Qualitative and quantitative differences in hLH species in the first and second LH release induced by continuous stimulation with synthetic LHRH in normal menstrual cycle as assessed by isoelectrofocusing.

It is known that continuous stimulation with LHRH induces a biphasic release of LH. The two pools theory is generally accepted in interpreting this phenomenon. The present study was conducted in order to elicit qualitative differences in LH included in the two pools. Five hundred micrograms synthetic LHRH was infused for 2h in 10 women in various phases of the menstrual cycle and 5 h blood sampling was performed during and after the infusion. Biphasic release of LH was demonstrated in all the cases investigated. The responsiveness to LHRH was most predominant in the midcycle, followed by the luteal phase. Pools of plasma samples at 30-105 min and 150-225 min of the LHRH infusion (plasma pools I and II; corresponding to the initial and the second LH release, respectively) were subjected to isoelectrofocusing (IEF) fractionation, pH range of 3.5-10. LH in plasma was classified in terms of isoelectric point (pI); i.e. A(pI = 9.13), B(8.60), C(8.16), D(7.67), E(7.24), and F(LH species migrating in the acidic pH area). Percentage of high alkaline LH species was significantly elevated in plasma pool I of the midcycle.
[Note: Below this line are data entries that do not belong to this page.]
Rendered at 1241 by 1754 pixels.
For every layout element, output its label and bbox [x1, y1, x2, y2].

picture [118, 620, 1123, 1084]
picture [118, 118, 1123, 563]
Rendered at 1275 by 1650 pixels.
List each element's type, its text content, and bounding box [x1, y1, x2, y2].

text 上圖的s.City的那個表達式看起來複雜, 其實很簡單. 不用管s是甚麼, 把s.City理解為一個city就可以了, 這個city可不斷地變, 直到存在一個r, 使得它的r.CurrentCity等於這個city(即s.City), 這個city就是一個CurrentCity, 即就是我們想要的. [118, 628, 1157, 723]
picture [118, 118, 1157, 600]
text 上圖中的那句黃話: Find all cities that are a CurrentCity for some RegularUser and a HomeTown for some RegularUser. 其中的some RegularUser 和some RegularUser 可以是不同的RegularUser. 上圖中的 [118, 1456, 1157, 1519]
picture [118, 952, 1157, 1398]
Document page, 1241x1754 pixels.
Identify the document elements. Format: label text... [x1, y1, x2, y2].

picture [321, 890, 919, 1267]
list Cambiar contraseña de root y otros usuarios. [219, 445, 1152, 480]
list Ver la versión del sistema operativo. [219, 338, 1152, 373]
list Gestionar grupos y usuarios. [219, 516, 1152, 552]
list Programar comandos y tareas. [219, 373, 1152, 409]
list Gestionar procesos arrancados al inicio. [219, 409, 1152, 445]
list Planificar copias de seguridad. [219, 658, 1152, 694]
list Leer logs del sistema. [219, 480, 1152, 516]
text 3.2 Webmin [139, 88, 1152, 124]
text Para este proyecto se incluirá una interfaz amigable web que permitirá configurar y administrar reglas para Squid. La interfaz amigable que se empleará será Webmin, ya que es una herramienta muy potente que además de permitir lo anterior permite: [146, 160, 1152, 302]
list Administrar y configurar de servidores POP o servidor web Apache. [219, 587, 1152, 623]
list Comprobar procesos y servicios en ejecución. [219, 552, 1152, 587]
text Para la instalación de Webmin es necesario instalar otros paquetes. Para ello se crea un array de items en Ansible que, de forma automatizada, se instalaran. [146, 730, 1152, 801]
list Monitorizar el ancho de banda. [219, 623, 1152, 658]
No phasic difference was observed in the IEF profiles in plasma pool II. Consistent and significant increase and decrease in the percentage of acidic and high alkaline LH species, respectively, were observed throughout the menstrual cycle when the IEF profiles of plasma pool II were compared with those of pool I. The ratio of biological to immunological LH activities (B/I ratio) was markedly depressed in acidic LH species. The highest B/I ratios were obtained in the LH species migrating in the mid-alkaline region. The acidic LH species might represent the young generation of LH molecules prior to acquisition of biological potency. LH species migrating in the mid-alkaline region might be mature and bio-potent forms of the hormone. High alkaline LH species might represent LH molecules over-processed and having lost a degree of biological potency during a prolonged period of storage.